At my suggestion, he had backed a small independent film company to make an obscure and irreverent comedy based around the first transportation of convicts from England to Australia in 1787. To everyone’s surprise, not least my client’s, the film had been a huge international hit. At the box office worldwide it had earned back over two hundred times its production cost, as well as receiving an Oscar nomination for its young star who played the title role in Bruce: The First Australian.

But the successes were few and the disasters many.

It took me over two hours just to answer my outstanding e-mails, by which time I could hear movement above and, presently, my mother came downstairs in her dressing gown.

“Hello, dear,” she said. “You’re up early.”

“I’ve been down here over two hours,” I said. “I have work to do.”

“Yes, dear,” she said. “Don’t we all. Now, what would you like for breakfast? I have some bacon and local eggs, and Mr. Ayers, my butcher, has made me some wonderful sausages. How many would you like?”

“Just a coffee and a slice of toast would be lovely,” I said.

It was like King Canute trying to hold back the tide.

“Don’t be ridiculous,” she said, already placing a frying pan on the stove. “You’ve got to have a proper breakfast. What sort of mother would I be if I didn’t feed you?”

I sighed. Perhaps Claudia and I would go out for a drive at lunchtime.

I took her up a cup of tea while the sausages and bacon were sizzling in the pan.

“Morning, gorgeous,” I said, pulling open the curtains. “How are you feeling today?”

“Still a bit sore,” she said, sitting up. “But better than yesterday.”
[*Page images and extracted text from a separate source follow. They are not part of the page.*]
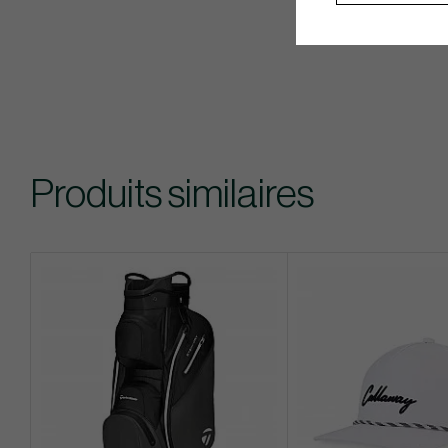
Produits similaires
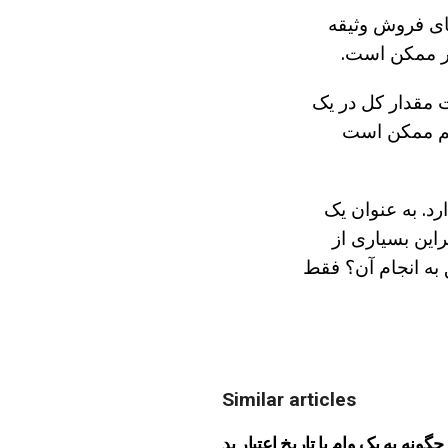
ای فروش وثیقه
یر ممکن است.
شت مقدار کل در یک
هم ممکن است
. به عنوان یک
راین بسیاری از
 به انجام آن؟ فقط
Similar articles
چگونه به یک وام با تاریخ اعتبار بد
“Good,” I said. “Time to get up. Julia Child downstairs is cooking breakfast.”

“Mmm, I can smell it,” she said, laughing. “Now, don’t you expect that every morning when we’re married.”

“What?” I said in mock horror. “No cooked breakfasts! The wedding’s off!”

“We haven’t even fixed a date for it yet,” she said.

“Before or after the hair loss?” I asked seriously.

She thought for a moment. “After it grows back. Give me time to get used to this engagement business first.”

“After it is, then,” I said. I leaned down and kissed her. “Don’t be long or Mr. Ayers’s sausages will get cold.”

She dived back under the covers and put a pillow over her head. “I’m staying here.”

“Hiding won’t help,” I said, laughing, and leaving her alone.